Problem to work on —
Set every entry down again, unchanged, picture-free.
================================
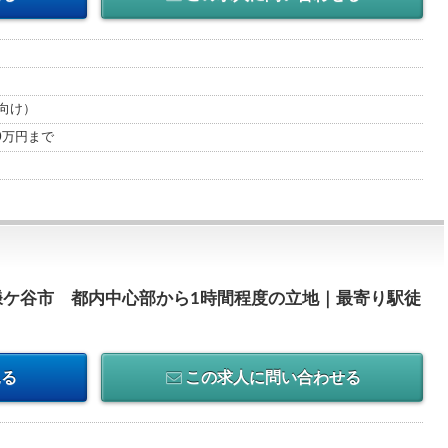
向け）
00万円まで
鎌ケ谷市 都内中心部から1時間程度の立地｜最寄り駅徒
見る
この求人に問い合わせる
================================
Exercise result —
向け）
00万円まで
鎌ケ谷市 都内中心部から1時間程度の立地｜最寄り駅徒
見る
この求人に問い合わせる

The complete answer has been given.